An anecdote related by Toplady himself deserves repetition, as a curious illustration of the habits of clergymen at the time when he was ordained, and his superiority to the habits of his contemporaries. He says: “I was buying some books in the spring of 1762, a month or two before I was ordained, from a very respectable London bookseller. After the business was over, he took me to the furthest end of his long shop, and said in a low voice, ‘Sir, you will soon be ordained, and I suppose you have not laid in a very great stock of sermons. I can supply you with as many sets as you please, all original, very excellent ones, and they will come for a trifle.’ My answer was: ‘I certainly shall never be a customer to you in that way; for I am of opinion that the man who cannot, or will not make his own sermons, is quite unfit to wear the gown. How could you think of my buying ready-made sermons? I would much sooner buy ready-made clothes.” His answer shocked me. ‘Nay, young gentleman, do not be surprised at my offering you ready-made sermons, for I assure you I have sold ready-made sermons to many a bishop in my time.’ My reply was ‘My good sir, if you have any concern for the credit of theChurch of England, never tell that news to anybody else hence forward for ever.’”

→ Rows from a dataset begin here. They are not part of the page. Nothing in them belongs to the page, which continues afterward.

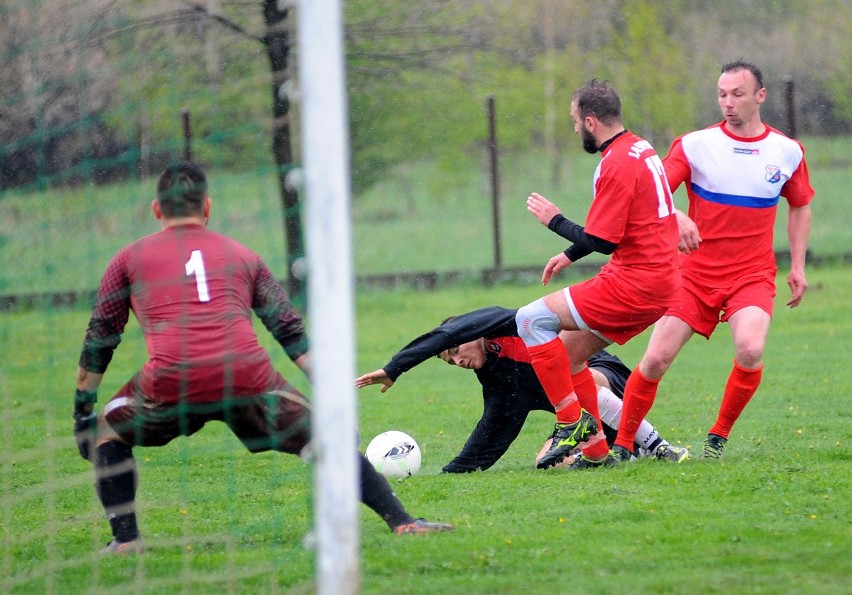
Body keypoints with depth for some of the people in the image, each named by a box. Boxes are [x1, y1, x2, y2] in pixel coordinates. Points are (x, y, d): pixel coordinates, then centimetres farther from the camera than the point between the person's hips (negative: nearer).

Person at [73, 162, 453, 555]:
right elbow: (291, 332, 21)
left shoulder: (129, 258, 22)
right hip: (248, 376, 1)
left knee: (106, 432, 25)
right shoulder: (242, 256, 26)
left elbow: (99, 339, 22)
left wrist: (82, 411, 28)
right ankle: (402, 521, 7)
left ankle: (125, 538, 11)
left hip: (170, 383, -1)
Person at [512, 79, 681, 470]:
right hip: (660, 280, 10)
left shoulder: (617, 163, -16)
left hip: (635, 283, -10)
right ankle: (595, 450, 18)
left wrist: (554, 220, -3)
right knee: (569, 354, 17)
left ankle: (573, 420, -10)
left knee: (531, 320, -10)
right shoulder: (640, 149, 15)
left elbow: (601, 241, -17)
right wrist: (570, 255, 25)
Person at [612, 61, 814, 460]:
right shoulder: (696, 144, -4)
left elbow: (800, 206, 19)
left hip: (753, 274, 0)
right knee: (656, 359, -9)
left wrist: (798, 266, 13)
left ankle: (719, 436, -3)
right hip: (696, 271, 0)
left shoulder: (787, 151, 4)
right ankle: (622, 443, 9)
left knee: (751, 351, -26)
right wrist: (677, 217, -34)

The manner of Toplady’s life, during the fifteen or sixteen years of his short ministry may be gathered from a diary which he wrote in 1768, and kept up for about a year. This diary is a far more interesting record of a good man’s life than such documents ordinarily are, and gives a very favourable impression of the writer’s character and habits. It leaves the impression that he was eminently a man of one thing, and entirely engrossed with his Master’s business-much alone, keeping little company, and always either preaching, visiting his people, reading, writing, or praying. If it had been kept up for a few years longer, it would have thrown immense light on many things in Toplady’s ministerial history. But even in its present state it is the most valuable record we possess about him, and there seems no reason to doubt that it is a tolerably accurate picture of his mode of living from the time of his ordination to his death.

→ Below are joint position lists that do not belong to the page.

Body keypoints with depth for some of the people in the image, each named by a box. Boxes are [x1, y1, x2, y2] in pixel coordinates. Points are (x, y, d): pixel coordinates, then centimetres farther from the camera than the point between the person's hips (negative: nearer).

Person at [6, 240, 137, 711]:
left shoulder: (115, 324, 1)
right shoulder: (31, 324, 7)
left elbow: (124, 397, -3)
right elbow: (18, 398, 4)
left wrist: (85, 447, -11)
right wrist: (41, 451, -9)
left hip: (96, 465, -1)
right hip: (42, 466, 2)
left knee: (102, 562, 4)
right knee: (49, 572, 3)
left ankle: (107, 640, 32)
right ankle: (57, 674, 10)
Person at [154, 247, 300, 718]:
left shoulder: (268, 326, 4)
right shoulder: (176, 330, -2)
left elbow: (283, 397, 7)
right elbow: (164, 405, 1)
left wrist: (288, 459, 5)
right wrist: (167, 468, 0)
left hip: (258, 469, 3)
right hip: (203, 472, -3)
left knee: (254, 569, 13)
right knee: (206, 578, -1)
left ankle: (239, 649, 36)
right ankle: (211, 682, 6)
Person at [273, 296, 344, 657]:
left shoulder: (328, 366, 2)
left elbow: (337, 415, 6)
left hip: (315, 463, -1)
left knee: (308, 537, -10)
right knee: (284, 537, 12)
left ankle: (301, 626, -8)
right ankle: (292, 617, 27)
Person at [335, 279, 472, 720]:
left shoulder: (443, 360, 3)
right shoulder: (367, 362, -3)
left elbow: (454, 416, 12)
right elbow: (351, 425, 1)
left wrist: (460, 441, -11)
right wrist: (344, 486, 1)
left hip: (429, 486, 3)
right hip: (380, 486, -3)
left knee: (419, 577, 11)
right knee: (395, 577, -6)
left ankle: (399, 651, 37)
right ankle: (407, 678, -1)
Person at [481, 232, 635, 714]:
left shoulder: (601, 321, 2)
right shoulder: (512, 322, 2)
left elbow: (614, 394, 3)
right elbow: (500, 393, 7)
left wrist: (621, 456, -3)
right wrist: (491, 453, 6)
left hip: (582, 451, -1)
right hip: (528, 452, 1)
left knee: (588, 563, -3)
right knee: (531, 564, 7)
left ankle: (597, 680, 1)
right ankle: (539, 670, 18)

So little is known of the particular events of the last fifteen years of Toplady’s life, that it is impossible to do more than give a general sketch of his proceedings. He seems to have attained a high reputation at a very early date as a thoroughgoing supporter of Calvinistic opinions, and a leading opponent of Arminianism. His correspondence shows that he was on intimate terms with Lady Huntingdon, Sir R. Hill, Whitefield, Romaine, Berridge, Dr. Gill, Ambrose Serle, and other eminent Christians of those times. But how and when he formed acquaintance with them, we have no information. His pen was constantly employed in defence of evangelical religion from the time of his removal to Broad Hembury in 1768. His early habits of study were kept up with unabated diligence. No man among the spiritual heroes of last century seems to have read more than he did, or to have had a more extensive knowledge of divinity. His bitterest adversaries in controversy could never deny that he was a scholar, and a ripe one. Indeed, it admits of grave question whether he did not shorten his life by his habits of constant study. He says himself, in a letter to a relative, dated March 19,1775:—”Though I cannot entirely agree with you in supposing that extreme study has been the cause of my late indisposition, I must yet confess that the hill of science, like that of virtue, is in some instances climbed with labour. But when we get a little way up, the lovely prospects which open to the eye make infinite amends for the steepness of the ascent. In short, I am wedded to these pursuits, as a man stipulates to take his wife; viz., for better, for worse, until death us do part. My thirst for knowledge is literally inextinguishable. And if I thus drink myself into a superior world, I cannot help it.”